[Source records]
[Start of Attachment]

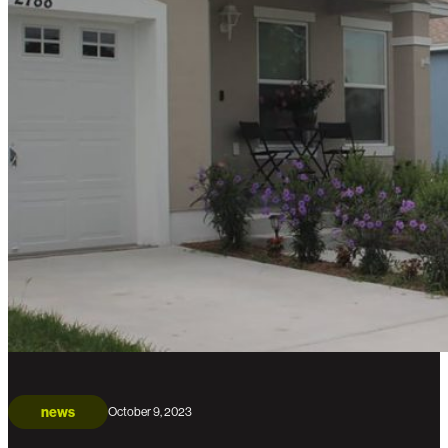
news
October 9, 2023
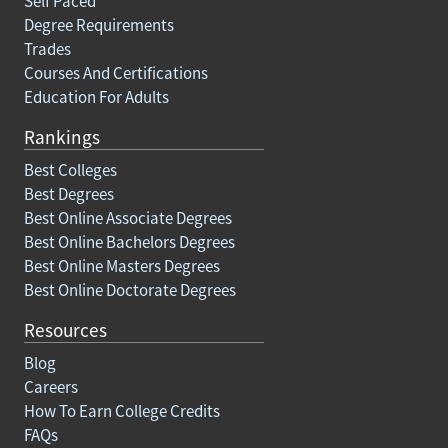
Self Paced
Degree Requirements
Trades
Courses And Certifications
Education For Adults
Rankings
Best Colleges
Best Degrees
Best Online Associate Degrees
Best Online Bachelors Degrees
Best Online Masters Degrees
Best Online Doctorate Degrees
Resources
Blog
Careers
How To Earn College Credits
FAQs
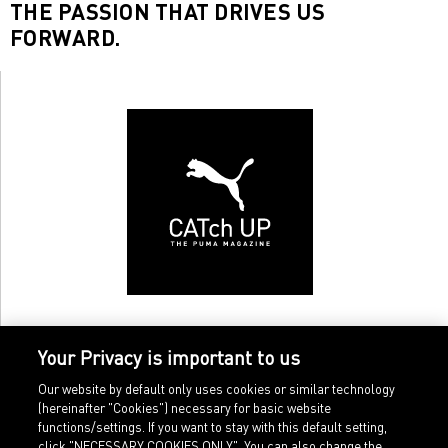
THE PASSION THAT DRIVES US
FORWARD.
Your Privacy is important to us
Our website by default only uses cookies or similar technology
(hereinafter "Cookies") necessary for basic website
functions/settings. If you want to stay with this default setting,
click "NECESSARY COOKIES ONLY". You can also change the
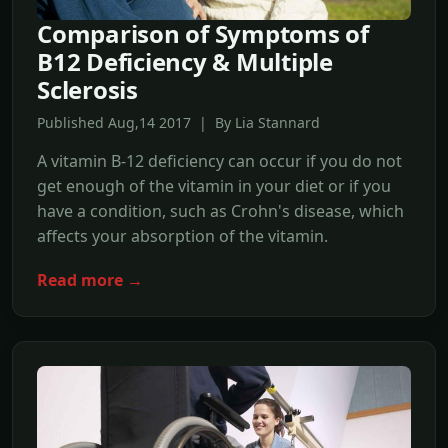
Comparison of Symptoms of
B12 Deficiency & Multiple
Sclerosis
Published Aug,14 2017 | By Lia Stannard
A vitamin B-12 deficiency can occur if you do not
get enough of the vitamin in your diet or if you
have a condition, such as Crohn's disease, which
affects your absorption of the vitamin.
Read more →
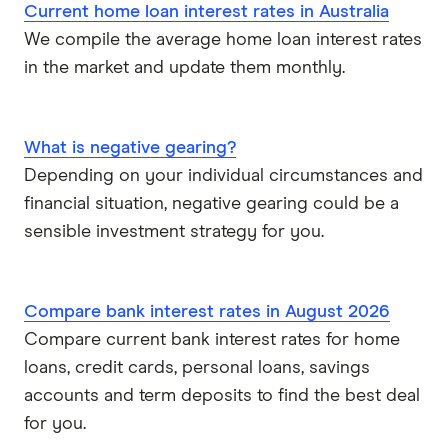
Current home loan interest rates in Australia
We compile the average home loan interest rates
Virgin Money
in the market and update them monthly.
View more
What is negative gearing?
Depending on your individual circumstances and
financial situation, negative gearing could be a
sensible investment strategy for you.
Compare bank interest rates in August 2026
Compare current bank interest rates for home
loans, credit cards, personal loans, savings
accounts and term deposits to find the best deal
for you.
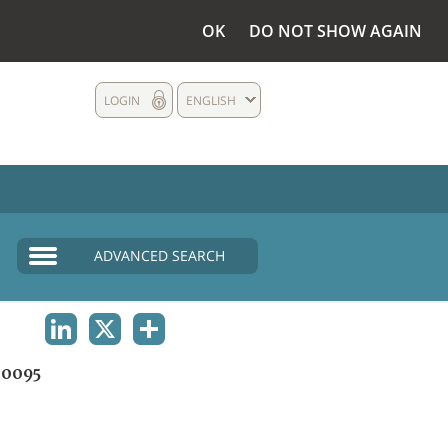
OK
DO NOT SHOW AGAIN
LOGIN
ENGLISH
ADVANCED SEARCH
LINKEDIN
X
SHARE
0095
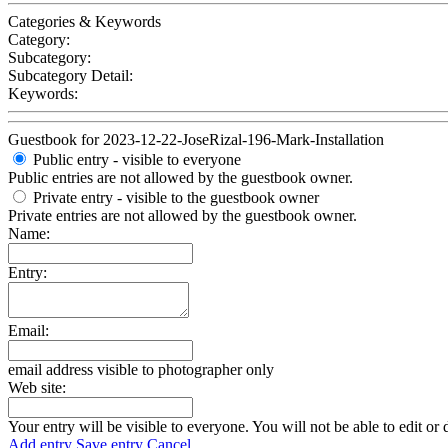
Categories & Keywords
Category:
Subcategory:
Subcategory Detail:
Keywords:
Guestbook for 2023-12-22-JoseRizal-196-Mark-Installation
Public entry - visible to everyone
Public entries are not allowed by the guestbook owner.
Private entry
- visible to the guestbook owner
Private entries are not allowed by the guestbook owner.
Name:
Entry:
Email:
email address visible to photographer only
Web site:
Your entry will be visible to everyone. You will not be able to edit or 
Add entry
Save entry
Cancel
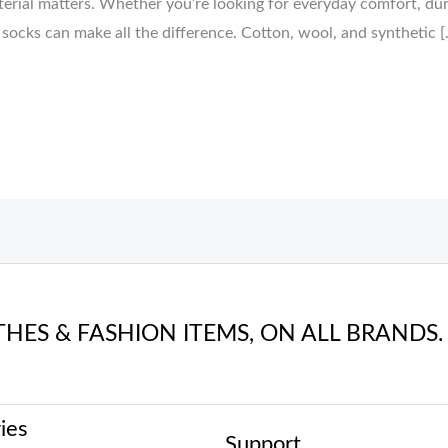
terial matters. Whether you’re looking for everyday comfort, dur
 socks can make all the difference. Cotton, wool, and synthetic [
THES & FASHION ITEMS, ON ALL BRANDS.
ies
Support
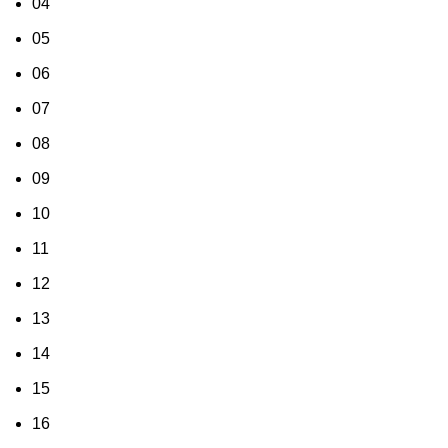
04
05
06
07
08
09
10
11
12
13
14
15
16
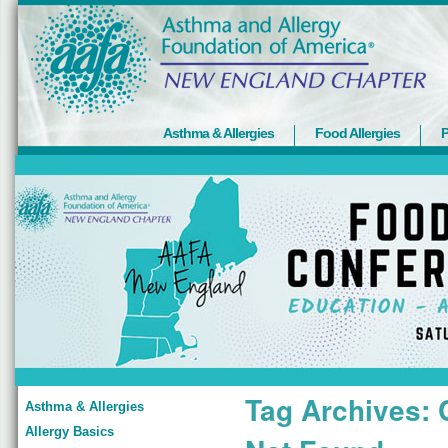
Asthma & Allergies
Food Allergies
P
Tag Archives:
Asthma & Allergies
Allergy Basics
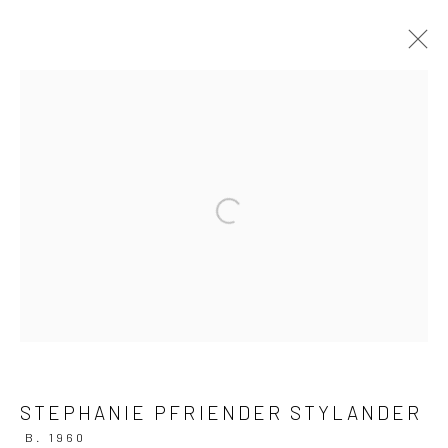
ARTWORKS
Privacy Policy
Manage cookies
Open a larger version of the followi
COPYRIGHT © 2026 IRA STEHMANN
SITE BY ARTLOGIC
IMPRINT
STEPHANIE PFRIENDER STYLANDER
B. 1960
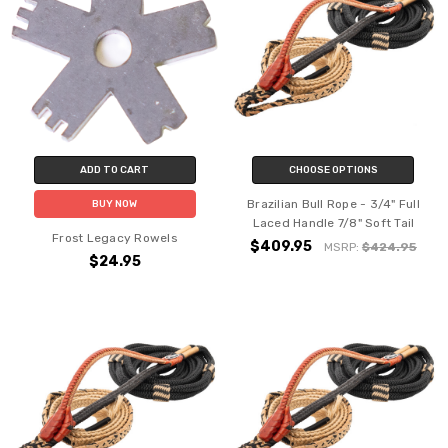
ADD TO CART
CHOOSE OPTIONS
Brazilian Bull Rope - 3/4" Full
BUY NOW
Laced Handle 7/8" Soft Tail
Frost Legacy Rowels
$409.95
MSRP:
$424.95
$24.95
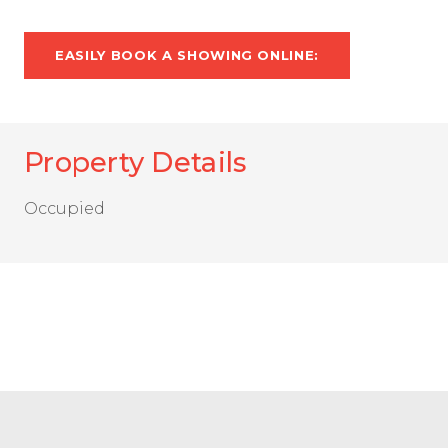
EASILY BOOK A SHOWING ONLINE:
Property Details
Occupied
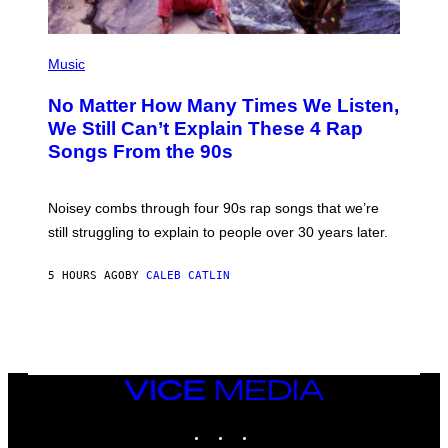
(
P
Music
H
O
No Matter How Many Times We Listen,
T
O
We Still Can’t Explain These 4 Rap
B
Songs From the 90s
Y
D
A
V
Noisey combs through four 90s rap songs that we’re
I
D
still struggling to explain to people over 30 years later.
C
O
R
5 HOURS AGO
BY
CALEB CATLIN
I
O
/
R
E
D
F
VICE
E
MEDIA
R
N
INSTAGRAM
TIKTOK
YOUTUBE
S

[End of Attachment]

▶ PROBLEM TO SOLVE:
Output the lines of the data exactly, starting at the first and ending with the line that has "How To Earn College Credits". Pictures are not part of it.

▶ OUTPUT OF THE EXERCISE:
news
October 9, 2023
Self Paced
Degree Requirements
Trades
Courses And Certifications
Education For Adults
Rankings
Best Colleges
Best Degrees
Best Online Associate Degrees
Best Online Bachelors Degrees
Best Online Masters Degrees
Best Online Doctorate Degrees
Resources
Blog
Careers
How To Earn College Credits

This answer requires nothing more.